CVE-2026-28425: Statamic CMSにおけるリモートコード実行の脆弱性について

February 28, 2026 ·

概要

コンテンツ管理システム(CMS)であるStatamicにおいて、リモートコード実行(RCE)の脆弱性(CVE-2026-28425)が報告されました。この脆弱性は、バージョン5.73.11および6.4.0より前のStatamicに存在するとされています。

認証されたコントロールパネルユーザーが、特定の条件でAntlersテンプレートエンジンが有効化された入力フィールドにアクセスできる場合、悪意のあるコードを実行される可能性があります。

影響範囲

この脆弱性の影響を受けるのは、Statamic CMSのバージョン5.73.11および6.4.0より前のすべてのバージョンです。

特に、Statamicに依存するサードパーティ製アドオンを利用している場合も、基盤となるStatamicのバージョンが古いと影響を受ける可能性があります。

想定される影響

本脆弱性が悪用された場合、攻撃者はアプリケーションのコンテキストでリモートコードを実行する可能性があります。これにより、以下のような深刻な影響が想定されます。

  • アプリケーションの完全な侵害
  • 機密性の高い設定情報へのアクセス
  • データの改ざんまたは外部への流出
  • アプリケーションの可用性への影響(サービス停止など)

攻撃成立条件・悪用状況

この脆弱性の悪用には、以下の条件が報告されています。

  • 攻撃者は、Statamicコントロールパネルへの認証済みアクセス権を持っている必要があります。
  • 攻撃者は、Antlersテンプレートエンジンが有効化された入力フィールドにアクセスできる権限を持っている必要があります。

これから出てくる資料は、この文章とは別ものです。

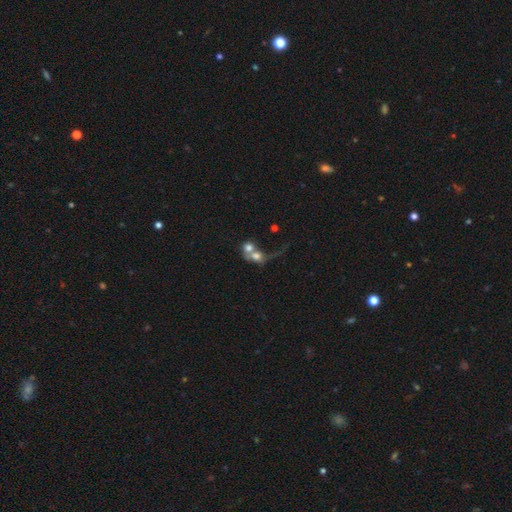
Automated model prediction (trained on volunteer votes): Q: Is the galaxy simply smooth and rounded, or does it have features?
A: smooth — 57%.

具体的には、以下のいずれかの状況が挙げられます。
    • Antlersが明示的に有効化されたコンテンツフィールド(フィールド設定権限およびエントリ編集権限が必要)
    • フォームのメール通知設定など、Antlersをサポートする組み込み設定(設定権限が必要)
    • Antlers有効フィールドを追加するサードパーティ製アドオン(例: SEO Proアドオンなど)

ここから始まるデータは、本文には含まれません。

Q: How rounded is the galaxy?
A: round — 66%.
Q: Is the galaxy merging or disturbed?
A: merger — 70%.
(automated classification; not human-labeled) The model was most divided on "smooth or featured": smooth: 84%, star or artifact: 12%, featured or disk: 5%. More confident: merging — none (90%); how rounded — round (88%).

現時点では、この脆弱性の具体的な悪用状況に関する詳細な情報は報告されていません。

推奨対策

今すぐできる対策

  • Statamicのアップデート: 開発元から提供されている修正済みバージョンである5.73.11または6.4.0以降へ速やかにアップデートすることを強く推奨します。
  • Statamicに依存するサードパーティ製アドオンを利用している場合は、アップデート後にStatamic本体がパッチ適用済みのバージョンで動作していることを必ず確認してください。

中長期的な対策

  • 最小権限の原則の適用: コントロールパネルユーザーには、業務上必要最低限の権限のみを付与するように見直し、不要な権限は削除してください。
  • セキュリティ監視の強化: 不審なアクセスや異常な挙動を早期に検知できるよう、ログ監視やセキュリティ監視体制を強化することを検討してください。

一時的な緩和策

本脆弱性は認証済みのコントロールパネルユーザーが前提となるため、コントロールパネルへのアクセスを厳格に制限することが一時的な緩和策として考えられます。

  • コントロールパネルへのアクセス元IPアドレスを制限する。
  • 多要素認証(MFA)を導入し、認証を強化する。
  • 不要なユーザーアカウントを無効化または削除する。

ただし、これらの対策は根本的な解決にはならないため、速やかなアップデートが最も重要です。

確認方法

現在利用しているStatamicのバージョンを確認し、修正済みバージョン(5.73.11または6.4.0以降)であるかを確認してください。

バージョン情報は、Statamicの管理画面や設定ファイルなどで確認できる場合があります。